◆ **TEXT SHOWN**:

Robotics and world models are AI's next frontier, and China is already ahead of the West — research shows almost 13,000 robots deployed in 2025 alone
China adopts robotics faster than western counterparts
Around 16,000 humanoid robots were installed globally in 2025, according to a report from Counterpoint Research (via SCMP), and of that total figure, almost 13,000 were deployed in China. Around 5,200 of them were shipped by the Shanghai-based Agibot Innovation, with a further 4,200 shipped from Hangzhou-based Unitree Robotics. In comparison, the top-performing Western company for humanoid robotics shipments was Tesla, but it secured less than five percent of the overall market and came in fifth in terms of overall sales.
This backs up similar data reports from Omdia, which found Chinese humanoid robotics companies took all the top spots in terms of sales for 2025. It was a bumper year for the technology, with sales increasing almost 500 percent year on year. Omdia predicts that by 2035, the market will grow to around 2.6 million units a year, while CounterPoint Research suggests that it will jump another 500 percent in 2026 alone, which would see close to 100,000 humanoid robots deployed if realized.

◆ **RECORDED DATA**:
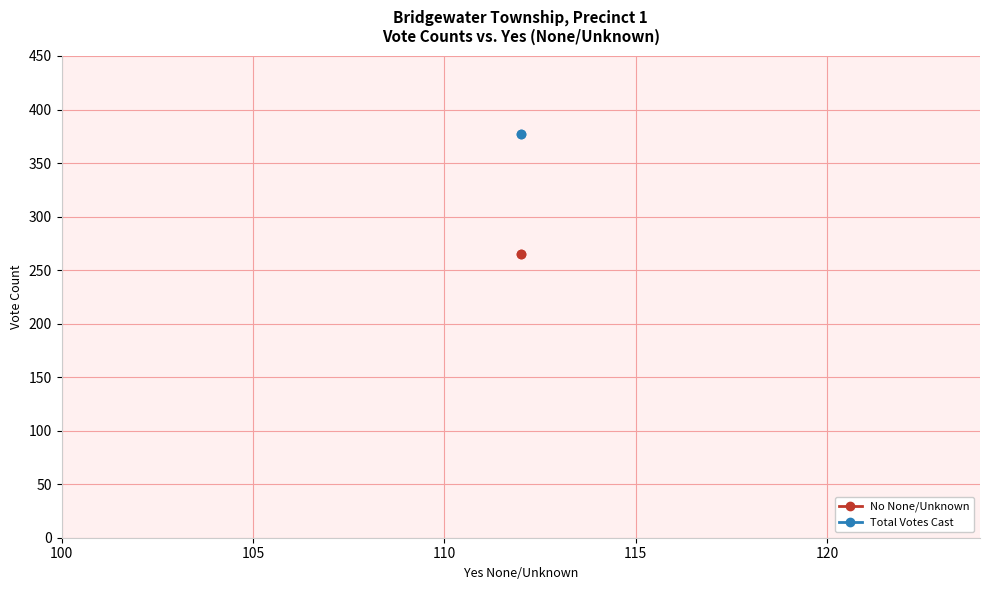

Which series has the widest spread of values?

No None/Unknown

◆ **LIST OF TASKS**:
1. Answer these questions using the robotics article:
(a) Which company shipped around 5,200 humanoid robots, and in what city is it based?
(b) Where did Tesla rank in overall sales?
(c) What size does Omdia predict the market will reach by 2035?
2. Please copy the robotics article between "This backs up" and "deployed if realized.", inclusive, without changing any words.

◆ **LIST OF SOLUTIONS**:
1.
(a) Agibot Innovation, based in Shanghai.
(b) Fifth.
(c) Around 2.6 million units a year.

2.
This backs up similar data reports from Omdia, which found Chinese humanoid robotics companies took all the top spots in terms of sales for 2025. It was a bumper year for the technology, with sales increasing almost 500 percent year on year. Omdia predicts that by 2035, the market will grow to around 2.6 million units a year, while CounterPoint Research suggests that it will jump another 500 percent in 2026 alone, which would see close to 100,000 humanoid robots deployed if realized.